§ WHAT TO DO
Apart from the pictures, print the data below exactly as given.

START SUPPLIED DATA

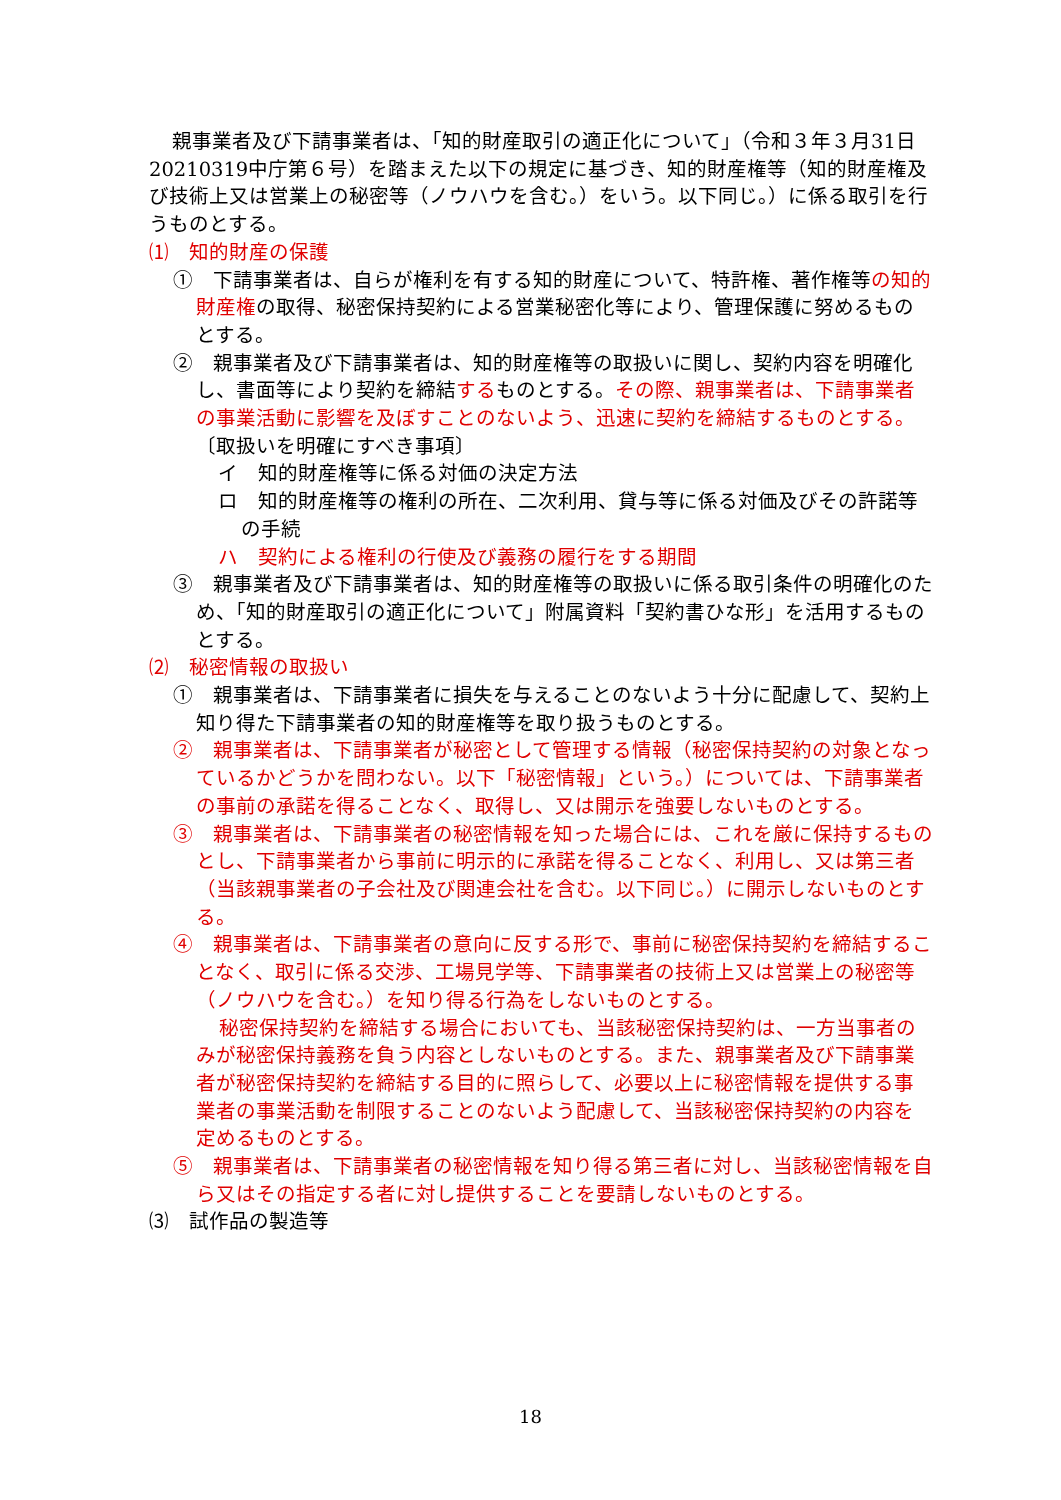親事業者及び下請事業者は、「知的財産取引の適正化について」（令和３年３月31日 20210319中庁第６号）を踏まえた以下の規定に基づき、知的財産権等（知的財産権及び技術上又は営業上の秘密等（ノウハウを含む。）をいう。以下同じ。）に係る取引を行うものとする。
⑴　知的財産の保護
①　下請事業者は、自らが権利を有する知的財産について、特許権、著作権等の知的財産権の取得、秘密保持契約による営業秘密化等により、管理保護に努めるものとする。
②　親事業者及び下請事業者は、知的財産権等の取扱いに関し、契約内容を明確化し、書面等により契約を締結するものとする。その際、親事業者は、下請事業者の事業活動に影響を及ぼすことのないよう、迅速に契約を締結するものとする。
〔取扱いを明確にすべき事項〕
イ　知的財産権等に係る対価の決定方法
ロ　知的財産権等の権利の所在、二次利用、貸与等に係る対価及びその許諾等の手続
ハ　契約による権利の行使及び義務の履行をする期間
③　親事業者及び下請事業者は、知的財産権等の取扱いに係る取引条件の明確化のため、「知的財産取引の適正化について」附属資料「契約書ひな形」を活用するものとする。
⑵　秘密情報の取扱い
①　親事業者は、下請事業者に損失を与えることのないよう十分に配慮して、契約上知り得た下請事業者の知的財産権等を取り扱うものとする。
②　親事業者は、下請事業者が秘密として管理する情報（秘密保持契約の対象となっているかどうかを問わない。以下「秘密情報」という。）については、下請事業者の事前の承諾を得ることなく、取得し、又は開示を強要しないものとする。
③　親事業者は、下請事業者の秘密情報を知った場合には、これを厳に保持するものとし、下請事業者から事前に明示的に承諾を得ることなく、利用し、又は第三者（当該親事業者の子会社及び関連会社を含む。以下同じ。）に開示しないものとする。
④　親事業者は、下請事業者の意向に反する形で、事前に秘密保持契約を締結することなく、取引に係る交渉、工場見学等、下請事業者の技術上又は営業上の秘密等（ノウハウを含む。）を知り得る行為をしないものとする。
秘密保持契約を締結する場合においても、当該秘密保持契約は、一方当事者のみが秘密保持義務を負う内容としないものとする。また、親事業者及び下請事業者が秘密保持契約を締結する目的に照らして、必要以上に秘密情報を提供する事業者の事業活動を制限することのないよう配慮して、当該秘密保持契約の内容を定めるものとする。
⑤　親事業者は、下請事業者の秘密情報を知り得る第三者に対し、当該秘密情報を自ら又はその指定する者に対し提供することを要請しないものとする。
⑶　試作品の製造等
18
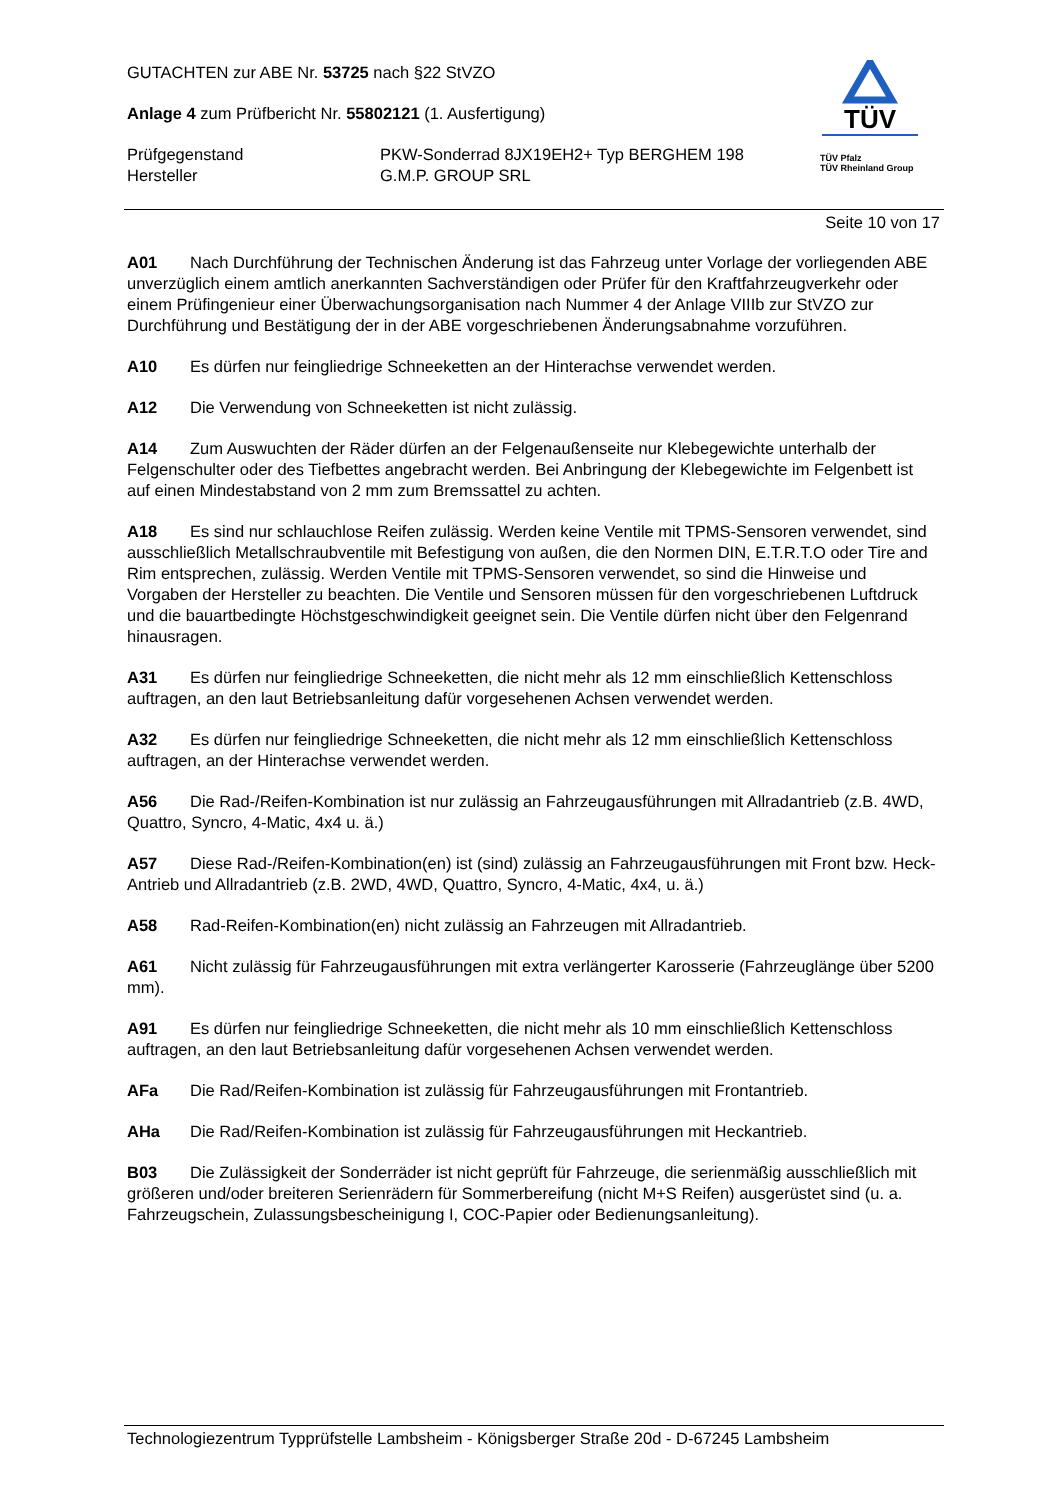GUTACHTEN zur ABE Nr. 53725 nach §22 StVZO
Anlage 4 zum Prüfbericht Nr. 55802121 (1. Ausfertigung)
Prüfgegenstand
Hersteller
PKW-Sonderrad 8JX19EH2+ Typ BERGHEM 198
G.M.P. GROUP SRL
TÜV
TÜV Pfalz
TÜV Rheinland Group
Seite 10 von 17
A01 Nach Durchführung der Technischen Änderung ist das Fahrzeug unter Vorlage der vorliegenden ABE unverzüglich einem amtlich anerkannten Sachverständigen oder Prüfer für den Kraftfahrzeugverkehr oder einem Prüfingenieur einer Überwachungsorganisation nach Nummer 4 der Anlage VIIIb zur StVZO zur Durchführung und Bestätigung der in der ABE vorgeschriebenen Änderungsabnahme vorzuführen.
A10 Es dürfen nur feingliedrige Schneeketten an der Hinterachse verwendet werden.
A12 Die Verwendung von Schneeketten ist nicht zulässig.
A14 Zum Auswuchten der Räder dürfen an der Felgenaußenseite nur Klebegewichte unterhalb der Felgenschulter oder des Tiefbettes angebracht werden. Bei Anbringung der Klebegewichte im Felgenbett ist auf einen Mindestabstand von 2 mm zum Bremssattel zu achten.
A18 Es sind nur schlauchlose Reifen zulässig. Werden keine Ventile mit TPMS-Sensoren verwendet, sind ausschließlich Metallschraubventile mit Befestigung von außen, die den Normen DIN, E.T.R.T.O oder Tire and Rim entsprechen, zulässig. Werden Ventile mit TPMS-Sensoren verwendet, so sind die Hinweise und Vorgaben der Hersteller zu beachten. Die Ventile und Sensoren müssen für den vorgeschriebenen Luftdruck und die bauartbedingte Höchstgeschwindigkeit geeignet sein. Die Ventile dürfen nicht über den Felgenrand hinausragen.
A31 Es dürfen nur feingliedrige Schneeketten, die nicht mehr als 12 mm einschließlich Kettenschloss auftragen, an den laut Betriebsanleitung dafür vorgesehenen Achsen verwendet werden.
A32 Es dürfen nur feingliedrige Schneeketten, die nicht mehr als 12 mm einschließlich Kettenschloss auftragen, an der Hinterachse verwendet werden.
A56 Die Rad-/Reifen-Kombination ist nur zulässig an Fahrzeugausführungen mit Allradantrieb (z.B. 4WD, Quattro, Syncro, 4-Matic, 4x4 u. ä.)
A57 Diese Rad-/Reifen-Kombination(en) ist (sind) zulässig an Fahrzeugausführungen mit Front bzw. Heck-Antrieb und Allradantrieb (z.B. 2WD, 4WD, Quattro, Syncro, 4-Matic, 4x4, u. ä.)
A58 Rad-Reifen-Kombination(en) nicht zulässig an Fahrzeugen mit Allradantrieb.
A61 Nicht zulässig für Fahrzeugausführungen mit extra verlängerter Karosserie (Fahrzeuglänge über 5200 mm).
A91 Es dürfen nur feingliedrige Schneeketten, die nicht mehr als 10 mm einschließlich Kettenschloss auftragen, an den laut Betriebsanleitung dafür vorgesehenen Achsen verwendet werden.
AFa Die Rad/Reifen-Kombination ist zulässig für Fahrzeugausführungen mit Frontantrieb.
AHa Die Rad/Reifen-Kombination ist zulässig für Fahrzeugausführungen mit Heckantrieb.
B03 Die Zulässigkeit der Sonderräder ist nicht geprüft für Fahrzeuge, die serienmäßig ausschließlich mit größeren und/oder breiteren Serienrädern für Sommerbereifung (nicht M+S Reifen) ausgerüstet sind (u. a. Fahrzeugschein, Zulassungsbescheinigung I, COC-Papier oder Bedienungsanleitung).
Technologiezentrum Typprüfstelle Lambsheim - Königsberger Straße 20d - D-67245 Lambsheim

END SUPPLIED DATA

§ EXERCISE RESPONSE
親事業者及び下請事業者は、「知的財産取引の適正化について」（令和３年３月31日 20210319中庁第６号）を踏まえた以下の規定に基づき、知的財産権等（知的財産権及び技術上又は営業上の秘密等（ノウハウを含む。）をいう。以下同じ。）に係る取引を行うものとする。
⑴　知的財産の保護
①　下請事業者は、自らが権利を有する知的財産について、特許権、著作権等の知的財産権の取得、秘密保持契約による営業秘密化等により、管理保護に努めるものとする。
②　親事業者及び下請事業者は、知的財産権等の取扱いに関し、契約内容を明確化し、書面等により契約を締結するものとする。その際、親事業者は、下請事業者の事業活動に影響を及ぼすことのないよう、迅速に契約を締結するものとする。
〔取扱いを明確にすべき事項〕
イ　知的財産権等に係る対価の決定方法
ロ　知的財産権等の権利の所在、二次利用、貸与等に係る対価及びその許諾等の手続
ハ　契約による権利の行使及び義務の履行をする期間
③　親事業者及び下請事業者は、知的財産権等の取扱いに係る取引条件の明確化のため、「知的財産取引の適正化について」附属資料「契約書ひな形」を活用するものとする。
⑵　秘密情報の取扱い
①　親事業者は、下請事業者に損失を与えることのないよう十分に配慮して、契約上知り得た下請事業者の知的財産権等を取り扱うものとする。
②　親事業者は、下請事業者が秘密として管理する情報（秘密保持契約の対象となっているかどうかを問わない。以下「秘密情報」という。）については、下請事業者の事前の承諾を得ることなく、取得し、又は開示を強要しないものとする。
③　親事業者は、下請事業者の秘密情報を知った場合には、これを厳に保持するものとし、下請事業者から事前に明示的に承諾を得ることなく、利用し、又は第三者（当該親事業者の子会社及び関連会社を含む。以下同じ。）に開示しないものとする。
④　親事業者は、下請事業者の意向に反する形で、事前に秘密保持契約を締結することなく、取引に係る交渉、工場見学等、下請事業者の技術上又は営業上の秘密等（ノウハウを含む。）を知り得る行為をしないものとする。
秘密保持契約を締結する場合においても、当該秘密保持契約は、一方当事者のみが秘密保持義務を負う内容としないものとする。また、親事業者及び下請事業者が秘密保持契約を締結する目的に照らして、必要以上に秘密情報を提供する事業者の事業活動を制限することのないよう配慮して、当該秘密保持契約の内容を定めるものとする。
⑤　親事業者は、下請事業者の秘密情報を知り得る第三者に対し、当該秘密情報を自ら又はその指定する者に対し提供することを要請しないものとする。
⑶　試作品の製造等
18
GUTACHTEN zur ABE Nr. 53725 nach §22 StVZO
Anlage 4 zum Prüfbericht Nr. 55802121 (1. Ausfertigung)
Prüfgegenstand
Hersteller
PKW-Sonderrad 8JX19EH2+ Typ BERGHEM 198
G.M.P. GROUP SRL
TÜV
TÜV Pfalz
TÜV Rheinland Group
Seite 10 von 17
A01 Nach Durchführung der Technischen Änderung ist das Fahrzeug unter Vorlage der vorliegenden ABE unverzüglich einem amtlich anerkannten Sachverständigen oder Prüfer für den Kraftfahrzeugverkehr oder einem Prüfingenieur einer Überwachungsorganisation nach Nummer 4 der Anlage VIIIb zur StVZO zur Durchführung und Bestätigung der in der ABE vorgeschriebenen Änderungsabnahme vorzuführen.
A10 Es dürfen nur feingliedrige Schneeketten an der Hinterachse verwendet werden.
A12 Die Verwendung von Schneeketten ist nicht zulässig.
A14 Zum Auswuchten der Räder dürfen an der Felgenaußenseite nur Klebegewichte unterhalb der Felgenschulter oder des Tiefbettes angebracht werden. Bei Anbringung der Klebegewichte im Felgenbett ist auf einen Mindestabstand von 2 mm zum Bremssattel zu achten.
A18 Es sind nur schlauchlose Reifen zulässig. Werden keine Ventile mit TPMS-Sensoren verwendet, sind ausschließlich Metallschraubventile mit Befestigung von außen, die den Normen DIN, E.T.R.T.O oder Tire and Rim entsprechen, zulässig. Werden Ventile mit TPMS-Sensoren verwendet, so sind die Hinweise und Vorgaben der Hersteller zu beachten. Die Ventile und Sensoren müssen für den vorgeschriebenen Luftdruck und die bauartbedingte Höchstgeschwindigkeit geeignet sein. Die Ventile dürfen nicht über den Felgenrand hinausragen.
A31 Es dürfen nur feingliedrige Schneeketten, die nicht mehr als 12 mm einschließlich Kettenschloss auftragen, an den laut Betriebsanleitung dafür vorgesehenen Achsen verwendet werden.
A32 Es dürfen nur feingliedrige Schneeketten, die nicht mehr als 12 mm einschließlich Kettenschloss auftragen, an der Hinterachse verwendet werden.
A56 Die Rad-/Reifen-Kombination ist nur zulässig an Fahrzeugausführungen mit Allradantrieb (z.B. 4WD, Quattro, Syncro, 4-Matic, 4x4 u. ä.)
A57 Diese Rad-/Reifen-Kombination(en) ist (sind) zulässig an Fahrzeugausführungen mit Front bzw. Heck-Antrieb und Allradantrieb (z.B. 2WD, 4WD, Quattro, Syncro, 4-Matic, 4x4, u. ä.)
A58 Rad-Reifen-Kombination(en) nicht zulässig an Fahrzeugen mit Allradantrieb.
A61 Nicht zulässig für Fahrzeugausführungen mit extra verlängerter Karosserie (Fahrzeuglänge über 5200 mm).
A91 Es dürfen nur feingliedrige Schneeketten, die nicht mehr als 10 mm einschließlich Kettenschloss auftragen, an den laut Betriebsanleitung dafür vorgesehenen Achsen verwendet werden.
AFa Die Rad/Reifen-Kombination ist zulässig für Fahrzeugausführungen mit Frontantrieb.
AHa Die Rad/Reifen-Kombination ist zulässig für Fahrzeugausführungen mit Heckantrieb.
B03 Die Zulässigkeit der Sonderräder ist nicht geprüft für Fahrzeuge, die serienmäßig ausschließlich mit größeren und/oder breiteren Serienrädern für Sommerbereifung (nicht M+S Reifen) ausgerüstet sind (u. a. Fahrzeugschein, Zulassungsbescheinigung I, COC-Papier oder Bedienungsanleitung).
Technologiezentrum Typprüfstelle Lambsheim - Königsberger Straße 20d - D-67245 Lambsheim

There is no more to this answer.